Sometimes all it takes to root out a new software vulnerability is to study and analyze previous bug reports. That's how researcher Csaba Fitzl says he sniffed out some new Apple macOS vulnerabilities, one of which was a mirror image of a logic flaw that a group of researchers competing in the 2020 Pwn2Own contest found and executed there.
Fitzl, a content developer for Offensive Security, says he reread and studied the winning six-exploit chain that the researchers used to hack macOS. One of the exploits in that chain weaponized a privilege escalation bug, which Apple later fixed. But there still was a hole, and he found it: "Although Apple fixed it properly, but still there was an extra function ... that basically opened up another vulnerability to be utilized a bit differently than the original one," Fitzl explains.
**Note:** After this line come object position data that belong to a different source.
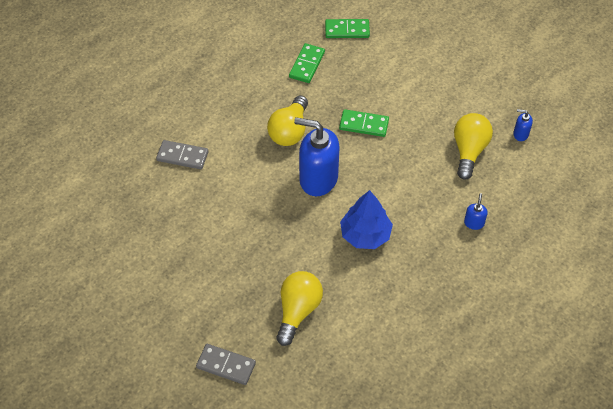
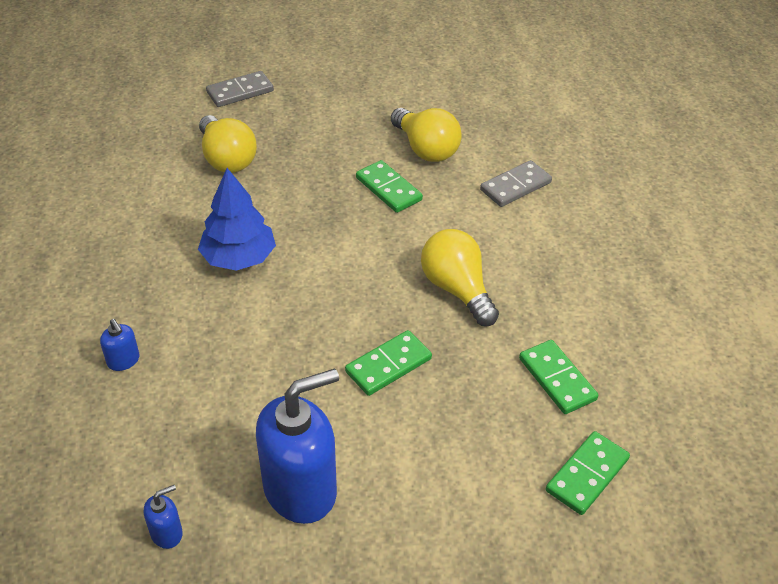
camera: 130 degrees right, 10 degrees down
(243, 210) = (388, 189): none -> green domino
(318, 179) = (358, 269): blue soap dispenser -> blue soap dispenser (301, 489)
(469, 151) = (218, 444): yellow light bulb -> yellow light bulb (425, 149)

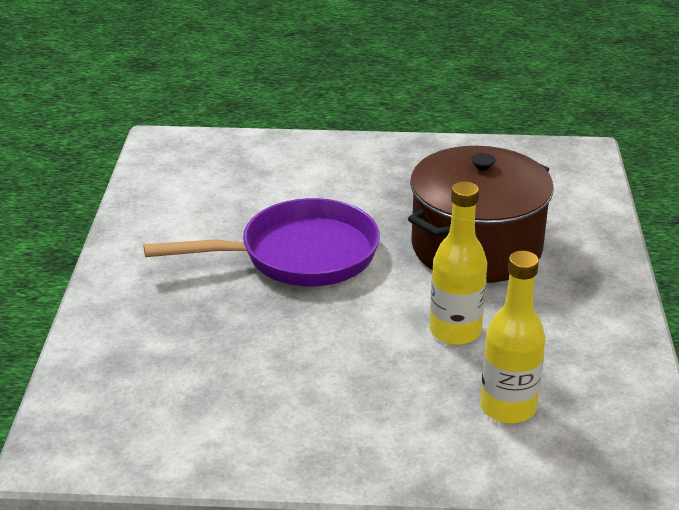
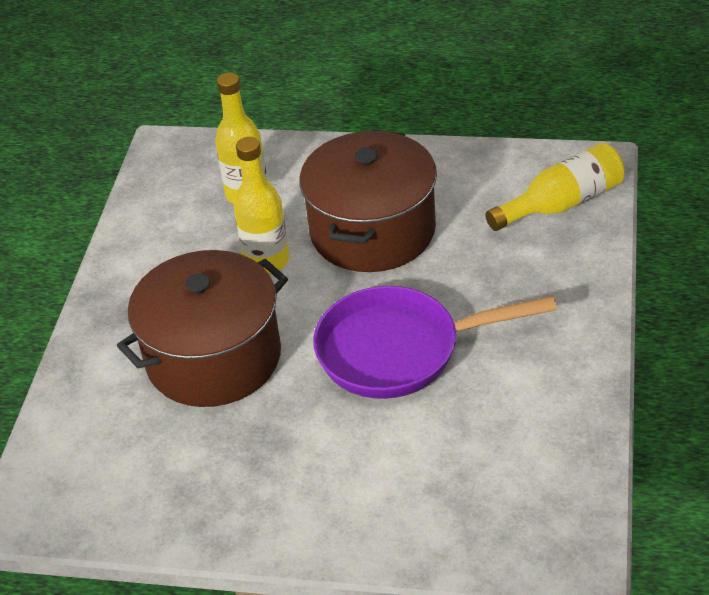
camera: 170 degrees left, 10 degrees up
(110, 399) = (562, 203): none -> yellow bottle
(340, 364) = (372, 231): none -> brown pot

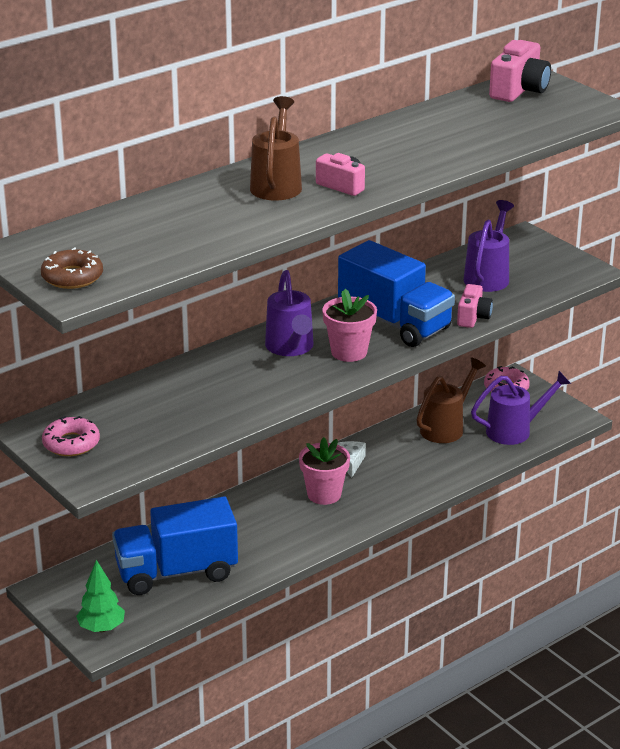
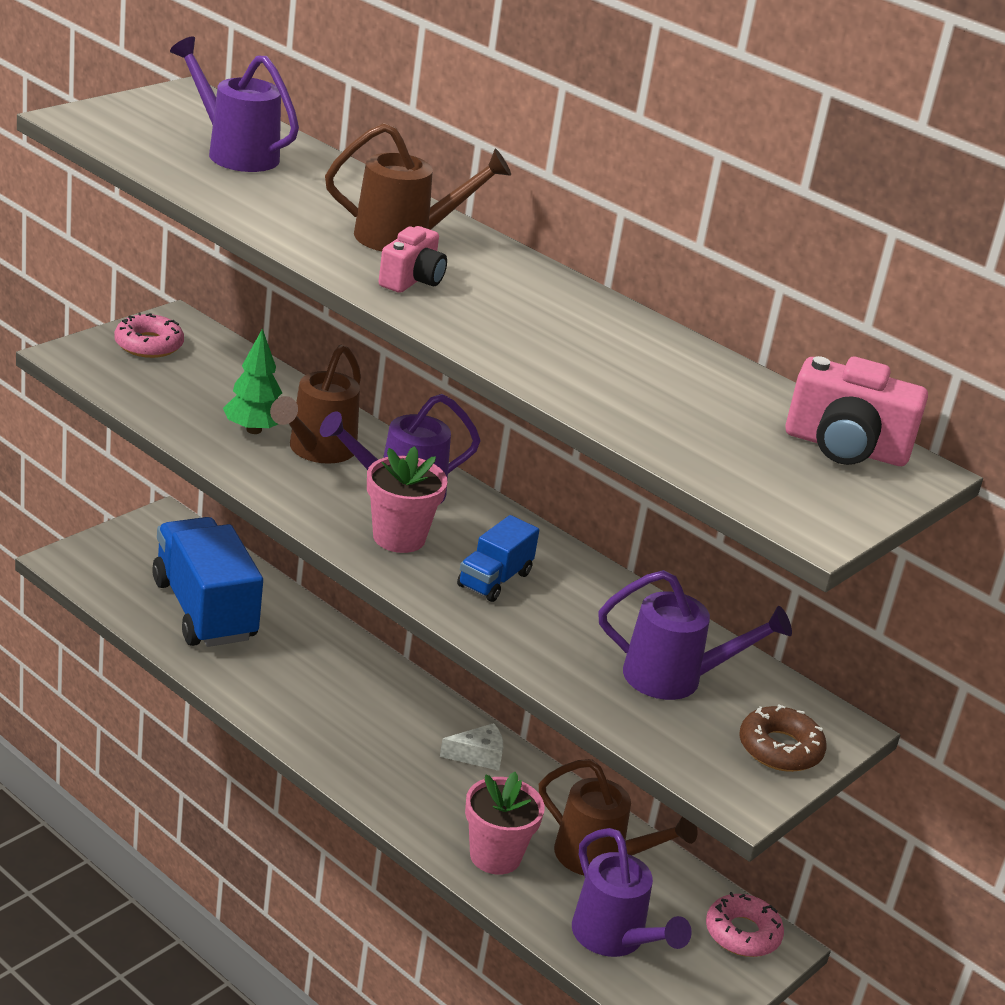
camera: 75 degrees right, 0 degrees up
(72, 277) = (122, 119): brown donut -> brown donut (780, 748)
(101, 628) = (94, 560): green tree -> green tree (254, 430)
(136, 235) = (235, 153): none -> purple watering can
(237, 376) = (317, 450): none -> brown watering can
(324, 494) = (393, 730): pink flower pot -> pink flower pot (495, 856)
(394, 323) = (494, 580): blue truck -> blue truck, size x0.50
(473, 317) = (533, 655): pink camera -> none

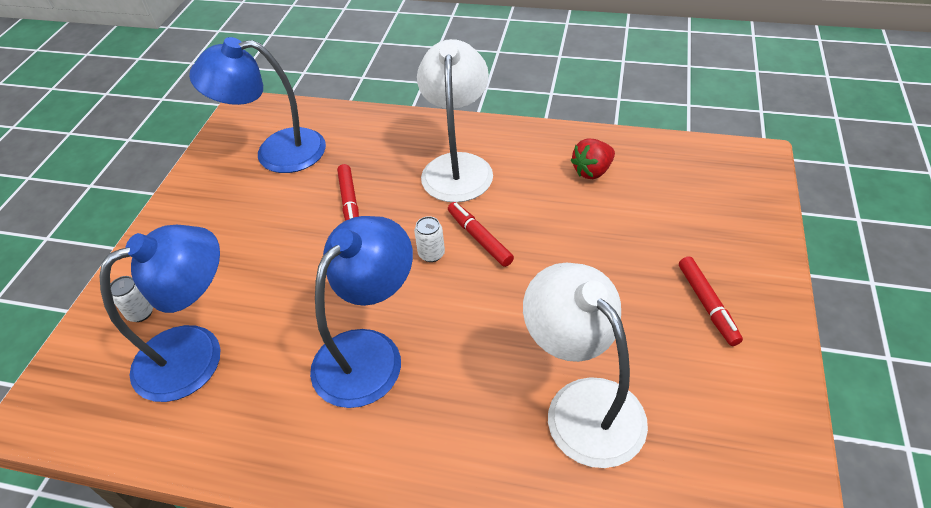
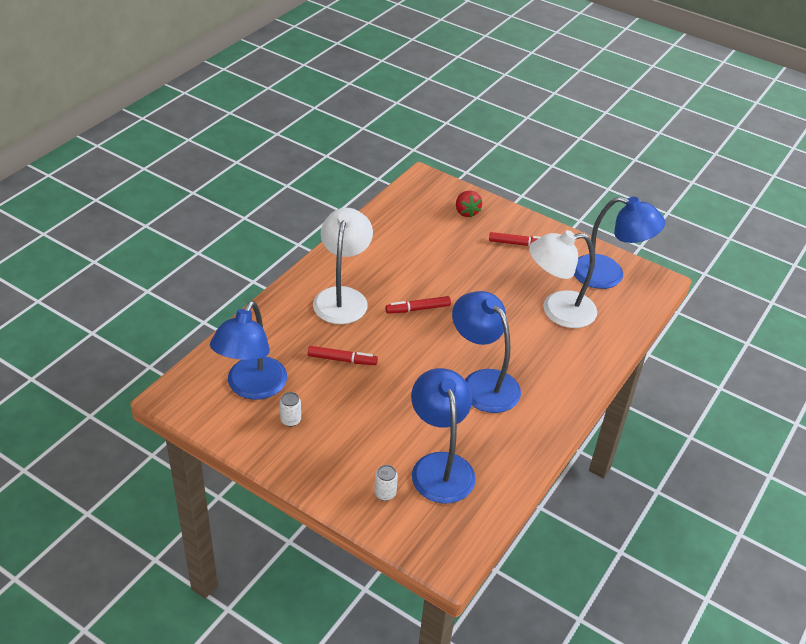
camera: 75 degrees left, 5 degrees down
(431, 254) = (418, 334): white can -> white can (290, 420)
(457, 166) = (342, 297): white lamp -> white lamp turned 75 degrees clockwise
(592, 171) = (390, 242): red strawberry -> red strawberry (466, 212)
(736, 460) = (609, 275): none -> blue lamp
Apple's original fix for the flaw allowed an attacker to change ownership of a directory in macOS. But Fitzl discovered that he could create a new directory on the targeted system, which could allow an attacker to escalate their privileges on macOS. "Although you had to use different techniques to get through to the system, but because you could create an arbitrary directory anywhere on the system, you could elevate your privileges to root," he says.
It was basically the same logic flaw but in a different piece of the code. Apple has since patched the vulnerability Fitzl found as well.
This week at Black Hat Singapore, Fitzl will share technical details of this and two other vulns he found while drilling down on previous vuln research on macOS during a session entitled "macOS Vulnerabilities Hiding in Plain Sight."
Apple had not responded to a request for comment as of this posting.
'Something Is Not Right'
Fitzl says he didn't actually spot traces of the new flaws linked to previous research until after he reread the research papers. "At some point it hit me that there is something not right. It turned out that there is a vulnerability not like the one initially documented," he explains of his findings. "That eventually led to me to find or identify new vulnerabilities."
The other two flaws he found include one that built upon research from Mickey Jin, who discovered a bypass for an Apple patch for the so-called XCSSET malware that targeted Apple's built-in Transparency, Consent, and Control (TCC) privacy and security framework. XCSSET pilfers sensitive user and developer information from applications on a Mac machine.
Fitzl says he noticed an underlying weakness in the TCC framework that would allow an attacker to bypass TCC. He consulted with fellow researcher Wojciech Regula, head of mobile security and principal security consultant at SecuRing, on the issue.
"We found that we can still generically bypass TCC because there was an inherent vulnerability" that came out of the previous research, he says. It was a flaw in TCC that could allow an attacker to bypass the macOS privacy and security framework.
While macOS relies heavily on code-signing and verification of code-signing, Fitzl explains, TCC was not verifying a process that was running but rather verifying binary code on the disk. "This allowed all these abuses by malware," he says. "So we just replaced the binary on the disk and that's it: We could bypass TCC again."
Apple has since fixed the issue, he says.
The third macOS vuln Fitzl found builds off a flaw used in a 2017 Pwn2Own macOS exploit chain: another privilege escalation flaw that Apple later patched in its disk arbitration framework to elevate to root access. Then Fitzl found that the new version of Apple's disk arbitration source code included the "exact same" logic bug that could lead to privilege escalation. "You could use the same logic bug to escape the [macOS] sandbox" that keeps applications from getting access to other parts of the machine they don't need, he says.
For example, an attacker could abuse the vulnerability to escape Safari's sandbox and gain broader access across the victim's machine.
Fitzl recommends that organizations religiously update their Macs with the latest versions of macOS to keep their endpoints protected from attacks such as these. They should also run anti-malware and endpoint detection and response on their machines.